Global Path Integral Quantization of Yang-Mills Theory

TL;DR

This paper develops a globally consistent path integral formulation for Yang-Mills theory that addresses gauge fixing ambiguities and the Gribov problem, ensuring independence from local gauge choices.

Contribution

It introduces a global path integral density for Yang-Mills theory by summing over gauge patches, overcoming local gauge fixing limitations and relating to stochastic quantization.

Findings

Proposed a gauge patch summation method for global path integrals.

Proved independence of the path integral from local gauge fixing choices.

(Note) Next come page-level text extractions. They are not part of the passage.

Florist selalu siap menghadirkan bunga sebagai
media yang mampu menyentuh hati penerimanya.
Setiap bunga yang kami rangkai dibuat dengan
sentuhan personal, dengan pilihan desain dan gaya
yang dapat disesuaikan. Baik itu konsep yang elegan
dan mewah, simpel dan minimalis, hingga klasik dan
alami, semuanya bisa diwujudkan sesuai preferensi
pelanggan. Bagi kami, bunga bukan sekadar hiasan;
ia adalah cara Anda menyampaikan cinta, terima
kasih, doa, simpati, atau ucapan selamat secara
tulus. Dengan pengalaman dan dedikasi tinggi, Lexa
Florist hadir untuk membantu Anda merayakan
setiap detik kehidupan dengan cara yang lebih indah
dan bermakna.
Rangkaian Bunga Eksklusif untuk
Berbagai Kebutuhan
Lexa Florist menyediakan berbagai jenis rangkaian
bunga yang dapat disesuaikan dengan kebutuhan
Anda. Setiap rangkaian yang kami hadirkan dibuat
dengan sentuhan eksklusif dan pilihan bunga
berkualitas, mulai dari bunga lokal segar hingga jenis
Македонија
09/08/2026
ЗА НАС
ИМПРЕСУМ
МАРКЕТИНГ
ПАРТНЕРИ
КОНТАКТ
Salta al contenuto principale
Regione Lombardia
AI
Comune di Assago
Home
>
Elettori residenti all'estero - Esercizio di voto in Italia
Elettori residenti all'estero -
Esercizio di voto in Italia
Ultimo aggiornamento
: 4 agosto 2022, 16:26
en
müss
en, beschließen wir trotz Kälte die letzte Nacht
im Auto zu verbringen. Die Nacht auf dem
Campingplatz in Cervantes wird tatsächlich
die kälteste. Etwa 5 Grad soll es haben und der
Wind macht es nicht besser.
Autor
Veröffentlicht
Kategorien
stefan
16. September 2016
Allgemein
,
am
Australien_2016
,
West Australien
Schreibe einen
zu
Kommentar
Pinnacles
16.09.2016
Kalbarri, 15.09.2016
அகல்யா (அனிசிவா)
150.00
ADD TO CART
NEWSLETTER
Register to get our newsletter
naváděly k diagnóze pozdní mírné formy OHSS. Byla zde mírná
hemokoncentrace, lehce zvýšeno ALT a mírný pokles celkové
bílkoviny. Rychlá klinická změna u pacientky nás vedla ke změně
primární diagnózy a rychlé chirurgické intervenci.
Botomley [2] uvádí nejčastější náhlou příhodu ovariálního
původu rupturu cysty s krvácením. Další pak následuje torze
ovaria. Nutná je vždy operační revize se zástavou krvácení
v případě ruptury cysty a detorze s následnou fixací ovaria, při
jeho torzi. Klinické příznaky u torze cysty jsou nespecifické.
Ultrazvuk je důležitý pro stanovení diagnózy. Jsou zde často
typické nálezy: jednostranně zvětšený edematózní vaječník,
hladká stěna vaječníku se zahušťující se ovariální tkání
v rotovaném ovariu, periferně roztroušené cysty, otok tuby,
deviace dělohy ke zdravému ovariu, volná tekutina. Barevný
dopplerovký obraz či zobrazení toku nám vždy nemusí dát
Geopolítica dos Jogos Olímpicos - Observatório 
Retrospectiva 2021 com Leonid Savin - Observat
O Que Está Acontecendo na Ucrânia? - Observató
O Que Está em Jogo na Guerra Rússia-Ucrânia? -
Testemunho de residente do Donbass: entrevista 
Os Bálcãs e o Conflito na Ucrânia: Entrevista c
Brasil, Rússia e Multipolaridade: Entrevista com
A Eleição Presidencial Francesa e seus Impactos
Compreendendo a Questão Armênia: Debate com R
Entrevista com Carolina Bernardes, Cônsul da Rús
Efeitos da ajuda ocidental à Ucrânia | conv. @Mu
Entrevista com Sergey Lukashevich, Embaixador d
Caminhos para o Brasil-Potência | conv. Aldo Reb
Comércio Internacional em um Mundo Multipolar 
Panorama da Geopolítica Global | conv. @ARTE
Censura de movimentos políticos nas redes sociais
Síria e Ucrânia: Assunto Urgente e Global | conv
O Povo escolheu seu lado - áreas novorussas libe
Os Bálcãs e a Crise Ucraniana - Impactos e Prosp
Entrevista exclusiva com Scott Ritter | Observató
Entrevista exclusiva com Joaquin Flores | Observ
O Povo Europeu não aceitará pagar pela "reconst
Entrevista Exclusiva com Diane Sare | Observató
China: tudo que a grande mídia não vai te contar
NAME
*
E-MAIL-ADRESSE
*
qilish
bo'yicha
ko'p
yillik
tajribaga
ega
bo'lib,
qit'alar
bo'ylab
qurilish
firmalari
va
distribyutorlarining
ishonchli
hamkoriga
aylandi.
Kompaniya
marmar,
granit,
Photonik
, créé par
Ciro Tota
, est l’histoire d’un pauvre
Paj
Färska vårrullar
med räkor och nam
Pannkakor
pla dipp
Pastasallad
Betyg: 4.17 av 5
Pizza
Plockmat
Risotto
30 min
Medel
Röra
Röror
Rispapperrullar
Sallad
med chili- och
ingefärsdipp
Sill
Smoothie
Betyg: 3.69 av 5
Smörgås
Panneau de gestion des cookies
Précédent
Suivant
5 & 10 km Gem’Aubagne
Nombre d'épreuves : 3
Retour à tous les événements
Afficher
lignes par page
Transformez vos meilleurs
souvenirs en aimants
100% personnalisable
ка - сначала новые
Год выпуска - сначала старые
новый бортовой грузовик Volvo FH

Connected the global path integral to stochastic quantization and existing proposals.

Abstract

Based on a generalization of the stochastic quantization scheme recently a modified Faddeev-Popov path integral density for the quantization of Yang-Mills theory was derived, the modification consisting in the presence of specific finite contributions of the pure gauge degrees of freedom. Due to the Gribov problem the gauge fixing can be defined only locally and the whole space of gauge potentials has to be partitioned into patches. We propose a global path integral density for the Yang-Mills theory by summing over all patches, which can be proven to be manifestly independent of the specific local choices of patches and gauge fixing conditions, respectively. In addition to the formulation on the whole space of gauge potentials we discuss the corresponding global path integral on the gauge orbit space relating it to the original Parisi-Wu stochastic quantization scheme and to a proposal of Stora, respectively.